▼
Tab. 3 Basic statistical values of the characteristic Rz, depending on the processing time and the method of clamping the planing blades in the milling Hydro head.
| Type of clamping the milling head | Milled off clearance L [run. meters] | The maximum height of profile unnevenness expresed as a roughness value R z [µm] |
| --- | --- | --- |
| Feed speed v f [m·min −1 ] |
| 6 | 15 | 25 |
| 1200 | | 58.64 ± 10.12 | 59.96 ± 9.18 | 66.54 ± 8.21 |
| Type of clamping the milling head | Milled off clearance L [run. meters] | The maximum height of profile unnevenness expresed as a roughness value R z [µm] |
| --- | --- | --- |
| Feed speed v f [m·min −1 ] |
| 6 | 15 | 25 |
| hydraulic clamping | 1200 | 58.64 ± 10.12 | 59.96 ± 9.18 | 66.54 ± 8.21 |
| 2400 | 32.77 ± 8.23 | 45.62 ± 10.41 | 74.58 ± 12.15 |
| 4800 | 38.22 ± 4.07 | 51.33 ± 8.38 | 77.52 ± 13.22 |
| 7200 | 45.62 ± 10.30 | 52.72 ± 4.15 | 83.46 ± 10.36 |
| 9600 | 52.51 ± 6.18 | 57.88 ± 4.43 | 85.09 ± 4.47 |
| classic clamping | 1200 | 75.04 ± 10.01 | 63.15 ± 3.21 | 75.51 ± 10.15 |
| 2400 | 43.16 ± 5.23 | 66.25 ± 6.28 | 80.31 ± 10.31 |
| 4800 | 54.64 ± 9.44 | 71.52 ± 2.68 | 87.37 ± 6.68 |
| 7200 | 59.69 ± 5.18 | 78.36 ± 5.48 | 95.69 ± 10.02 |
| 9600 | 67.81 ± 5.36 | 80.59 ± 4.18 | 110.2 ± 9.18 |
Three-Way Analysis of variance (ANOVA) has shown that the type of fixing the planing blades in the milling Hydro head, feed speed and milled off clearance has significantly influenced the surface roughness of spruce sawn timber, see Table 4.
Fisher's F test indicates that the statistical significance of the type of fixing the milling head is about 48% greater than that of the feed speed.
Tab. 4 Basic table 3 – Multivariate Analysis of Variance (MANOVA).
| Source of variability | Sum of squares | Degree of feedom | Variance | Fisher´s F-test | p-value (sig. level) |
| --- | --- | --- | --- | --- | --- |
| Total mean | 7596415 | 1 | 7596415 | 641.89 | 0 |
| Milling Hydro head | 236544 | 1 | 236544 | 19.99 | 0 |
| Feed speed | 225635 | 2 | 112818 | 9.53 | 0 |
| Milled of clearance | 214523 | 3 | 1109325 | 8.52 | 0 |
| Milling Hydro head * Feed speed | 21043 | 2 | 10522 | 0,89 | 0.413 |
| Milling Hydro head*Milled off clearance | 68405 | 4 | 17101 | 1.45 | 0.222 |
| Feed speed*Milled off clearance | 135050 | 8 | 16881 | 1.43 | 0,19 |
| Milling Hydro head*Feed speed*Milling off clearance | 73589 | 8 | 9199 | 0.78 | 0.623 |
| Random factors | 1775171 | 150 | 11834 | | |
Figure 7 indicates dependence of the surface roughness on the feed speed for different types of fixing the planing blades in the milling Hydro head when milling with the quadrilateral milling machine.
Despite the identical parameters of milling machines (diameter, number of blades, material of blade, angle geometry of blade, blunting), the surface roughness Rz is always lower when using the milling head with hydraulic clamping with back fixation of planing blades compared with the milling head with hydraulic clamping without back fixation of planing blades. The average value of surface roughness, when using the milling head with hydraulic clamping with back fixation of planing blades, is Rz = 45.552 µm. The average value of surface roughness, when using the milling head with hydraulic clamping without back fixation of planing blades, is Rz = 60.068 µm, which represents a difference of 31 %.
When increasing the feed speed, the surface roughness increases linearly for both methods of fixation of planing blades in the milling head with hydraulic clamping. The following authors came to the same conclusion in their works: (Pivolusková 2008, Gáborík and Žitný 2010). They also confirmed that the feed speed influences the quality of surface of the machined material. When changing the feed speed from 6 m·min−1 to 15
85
▲
→ Problem details
Only lines holding the word "that" are wanted here; copy each from the listing.

→ Response box
Three-Way Analysis of variance (ANOVA) has shown that the type of fixing the planing blades in the milling Hydro head, feed speed and milled off clearance has significantly influenced the surface roughness of spruce sawn timber, see Table 4.
Fisher's F test indicates that the statistical significance of the type of fixing the milling head is about 48% greater than that of the feed speed.
When increasing the feed speed, the surface roughness increases linearly for both methods of fixation of planing blades in the milling head with hydraulic clamping. The following authors came to the same conclusion in their works: (Pivolusková 2008, Gáborík and Žitný 2010). They also confirmed that the feed speed influences the quality of surface of the machined material. When changing the feed speed from 6 m·min−1 to 15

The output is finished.